▶ **Action item**
The following listing has lines to check for the word "PlayStation"; give only the number of lines that contain it.
--- Provided data Enclosed Below ---
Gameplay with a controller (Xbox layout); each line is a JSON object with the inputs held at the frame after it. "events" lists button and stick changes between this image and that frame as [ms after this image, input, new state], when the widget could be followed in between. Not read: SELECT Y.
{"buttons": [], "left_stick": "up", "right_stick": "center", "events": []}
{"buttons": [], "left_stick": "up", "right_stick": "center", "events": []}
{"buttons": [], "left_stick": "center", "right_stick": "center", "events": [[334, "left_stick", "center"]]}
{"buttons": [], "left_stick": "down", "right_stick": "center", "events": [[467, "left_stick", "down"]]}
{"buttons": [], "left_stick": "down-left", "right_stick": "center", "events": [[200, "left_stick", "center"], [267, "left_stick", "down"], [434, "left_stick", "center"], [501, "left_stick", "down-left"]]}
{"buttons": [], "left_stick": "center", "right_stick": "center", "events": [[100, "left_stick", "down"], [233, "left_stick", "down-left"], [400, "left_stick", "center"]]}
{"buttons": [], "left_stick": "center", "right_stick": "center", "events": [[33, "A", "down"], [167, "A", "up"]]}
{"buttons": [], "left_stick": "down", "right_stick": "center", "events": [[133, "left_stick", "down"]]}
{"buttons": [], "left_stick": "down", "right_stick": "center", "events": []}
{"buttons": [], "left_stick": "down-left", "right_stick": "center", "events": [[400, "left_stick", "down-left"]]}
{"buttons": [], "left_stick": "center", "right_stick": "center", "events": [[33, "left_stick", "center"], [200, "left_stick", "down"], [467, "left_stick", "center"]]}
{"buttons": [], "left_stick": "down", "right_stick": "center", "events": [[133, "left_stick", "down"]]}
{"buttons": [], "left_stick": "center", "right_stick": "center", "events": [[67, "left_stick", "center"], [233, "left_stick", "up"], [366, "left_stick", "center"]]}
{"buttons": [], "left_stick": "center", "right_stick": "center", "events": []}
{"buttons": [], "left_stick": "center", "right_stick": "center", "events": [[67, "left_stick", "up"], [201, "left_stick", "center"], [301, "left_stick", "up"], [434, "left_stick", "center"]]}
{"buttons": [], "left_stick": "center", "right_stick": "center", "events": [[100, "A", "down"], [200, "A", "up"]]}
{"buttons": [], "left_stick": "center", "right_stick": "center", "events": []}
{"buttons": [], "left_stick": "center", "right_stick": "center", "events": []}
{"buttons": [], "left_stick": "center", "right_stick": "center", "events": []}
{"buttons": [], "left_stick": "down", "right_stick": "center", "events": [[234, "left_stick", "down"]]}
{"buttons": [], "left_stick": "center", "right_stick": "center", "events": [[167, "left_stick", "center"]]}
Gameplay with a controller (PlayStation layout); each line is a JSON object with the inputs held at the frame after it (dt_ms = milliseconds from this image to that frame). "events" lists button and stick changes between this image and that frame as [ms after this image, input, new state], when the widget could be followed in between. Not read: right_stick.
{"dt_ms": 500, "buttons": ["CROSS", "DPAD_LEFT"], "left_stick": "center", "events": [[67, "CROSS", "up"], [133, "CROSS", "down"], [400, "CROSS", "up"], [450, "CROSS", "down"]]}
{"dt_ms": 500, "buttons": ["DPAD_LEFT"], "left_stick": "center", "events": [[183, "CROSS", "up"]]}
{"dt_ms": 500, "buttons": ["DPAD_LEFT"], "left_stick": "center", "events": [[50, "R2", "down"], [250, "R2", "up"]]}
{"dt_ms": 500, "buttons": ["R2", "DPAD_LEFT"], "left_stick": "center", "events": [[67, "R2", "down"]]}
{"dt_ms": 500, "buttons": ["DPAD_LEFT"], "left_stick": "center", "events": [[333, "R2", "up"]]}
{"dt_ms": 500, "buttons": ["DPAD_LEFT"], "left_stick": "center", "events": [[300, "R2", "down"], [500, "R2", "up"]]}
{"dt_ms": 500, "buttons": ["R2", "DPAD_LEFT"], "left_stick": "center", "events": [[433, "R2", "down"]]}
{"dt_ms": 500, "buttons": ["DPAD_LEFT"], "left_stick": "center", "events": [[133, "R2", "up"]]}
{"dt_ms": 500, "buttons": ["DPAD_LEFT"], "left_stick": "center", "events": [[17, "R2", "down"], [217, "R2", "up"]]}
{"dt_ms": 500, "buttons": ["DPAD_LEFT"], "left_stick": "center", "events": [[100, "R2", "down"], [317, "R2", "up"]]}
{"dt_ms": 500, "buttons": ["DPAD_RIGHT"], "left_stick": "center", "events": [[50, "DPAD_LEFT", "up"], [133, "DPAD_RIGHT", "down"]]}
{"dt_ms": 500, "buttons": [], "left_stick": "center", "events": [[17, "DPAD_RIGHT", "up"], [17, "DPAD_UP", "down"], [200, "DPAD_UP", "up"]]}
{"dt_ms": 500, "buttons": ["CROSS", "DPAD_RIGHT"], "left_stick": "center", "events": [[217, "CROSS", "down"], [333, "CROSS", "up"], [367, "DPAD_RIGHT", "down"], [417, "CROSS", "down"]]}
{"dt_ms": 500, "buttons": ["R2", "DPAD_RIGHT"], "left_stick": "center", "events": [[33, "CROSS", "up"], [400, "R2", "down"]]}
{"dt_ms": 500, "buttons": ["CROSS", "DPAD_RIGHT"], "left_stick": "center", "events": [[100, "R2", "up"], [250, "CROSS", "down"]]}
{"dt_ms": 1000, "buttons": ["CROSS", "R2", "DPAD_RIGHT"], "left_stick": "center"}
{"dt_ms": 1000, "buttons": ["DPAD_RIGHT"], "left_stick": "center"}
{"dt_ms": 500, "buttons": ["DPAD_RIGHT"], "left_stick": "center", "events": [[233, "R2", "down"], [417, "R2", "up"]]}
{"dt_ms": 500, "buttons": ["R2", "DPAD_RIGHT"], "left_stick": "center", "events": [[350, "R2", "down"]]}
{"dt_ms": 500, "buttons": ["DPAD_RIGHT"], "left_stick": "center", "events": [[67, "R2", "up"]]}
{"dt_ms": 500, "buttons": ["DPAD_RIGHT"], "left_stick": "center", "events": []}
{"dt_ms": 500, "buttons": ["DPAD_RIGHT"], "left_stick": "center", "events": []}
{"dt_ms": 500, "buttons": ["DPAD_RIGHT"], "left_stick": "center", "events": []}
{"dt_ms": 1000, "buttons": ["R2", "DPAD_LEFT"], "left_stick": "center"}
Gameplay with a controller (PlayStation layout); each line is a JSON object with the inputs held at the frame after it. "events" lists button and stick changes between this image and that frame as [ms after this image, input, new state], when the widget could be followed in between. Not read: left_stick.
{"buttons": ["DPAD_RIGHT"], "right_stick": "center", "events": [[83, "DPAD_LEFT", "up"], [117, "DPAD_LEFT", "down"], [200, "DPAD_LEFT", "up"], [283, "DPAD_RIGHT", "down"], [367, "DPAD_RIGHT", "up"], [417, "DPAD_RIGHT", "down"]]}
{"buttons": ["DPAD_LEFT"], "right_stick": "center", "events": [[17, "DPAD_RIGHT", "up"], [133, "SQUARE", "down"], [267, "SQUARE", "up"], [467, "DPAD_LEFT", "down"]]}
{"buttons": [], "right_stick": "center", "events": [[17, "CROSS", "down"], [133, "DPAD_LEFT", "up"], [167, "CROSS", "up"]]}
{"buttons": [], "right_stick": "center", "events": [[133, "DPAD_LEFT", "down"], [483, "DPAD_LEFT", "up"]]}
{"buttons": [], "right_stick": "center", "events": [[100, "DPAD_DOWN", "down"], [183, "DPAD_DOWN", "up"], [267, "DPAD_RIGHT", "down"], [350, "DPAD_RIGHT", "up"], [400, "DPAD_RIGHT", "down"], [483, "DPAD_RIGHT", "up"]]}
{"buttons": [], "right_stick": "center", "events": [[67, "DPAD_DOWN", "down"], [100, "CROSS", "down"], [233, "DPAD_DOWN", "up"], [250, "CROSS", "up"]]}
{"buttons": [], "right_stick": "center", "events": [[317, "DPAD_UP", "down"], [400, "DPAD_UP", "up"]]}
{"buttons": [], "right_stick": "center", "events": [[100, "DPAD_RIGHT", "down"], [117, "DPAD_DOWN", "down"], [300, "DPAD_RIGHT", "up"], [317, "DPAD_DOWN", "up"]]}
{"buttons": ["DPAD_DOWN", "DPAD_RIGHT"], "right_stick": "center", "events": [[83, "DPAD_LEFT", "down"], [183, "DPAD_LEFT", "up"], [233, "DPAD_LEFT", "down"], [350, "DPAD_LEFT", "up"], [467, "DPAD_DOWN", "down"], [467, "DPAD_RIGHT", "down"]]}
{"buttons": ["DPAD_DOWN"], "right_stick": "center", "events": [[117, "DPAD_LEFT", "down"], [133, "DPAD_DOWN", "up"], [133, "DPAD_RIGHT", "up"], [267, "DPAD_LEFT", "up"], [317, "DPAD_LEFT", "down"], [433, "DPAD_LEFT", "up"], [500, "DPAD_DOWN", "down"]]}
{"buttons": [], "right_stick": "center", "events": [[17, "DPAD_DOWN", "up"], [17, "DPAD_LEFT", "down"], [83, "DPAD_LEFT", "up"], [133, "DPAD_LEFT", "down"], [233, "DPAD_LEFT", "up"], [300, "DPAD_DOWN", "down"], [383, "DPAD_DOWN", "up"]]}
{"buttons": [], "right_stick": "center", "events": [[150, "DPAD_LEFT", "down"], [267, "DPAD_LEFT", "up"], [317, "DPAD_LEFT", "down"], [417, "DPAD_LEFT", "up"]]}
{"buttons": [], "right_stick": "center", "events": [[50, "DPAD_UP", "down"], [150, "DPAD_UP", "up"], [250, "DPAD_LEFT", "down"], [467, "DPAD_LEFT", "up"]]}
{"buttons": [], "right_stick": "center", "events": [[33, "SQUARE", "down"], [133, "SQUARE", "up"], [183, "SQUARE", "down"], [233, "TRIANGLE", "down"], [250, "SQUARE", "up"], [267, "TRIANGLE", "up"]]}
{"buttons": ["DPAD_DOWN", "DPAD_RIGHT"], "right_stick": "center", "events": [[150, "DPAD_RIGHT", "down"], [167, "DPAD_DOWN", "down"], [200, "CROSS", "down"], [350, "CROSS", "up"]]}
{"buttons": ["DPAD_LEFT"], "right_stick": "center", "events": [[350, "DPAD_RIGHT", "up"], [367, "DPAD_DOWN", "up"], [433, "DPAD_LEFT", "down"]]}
--- End of Enclosed Provided data ---
▶ **Written answer**
2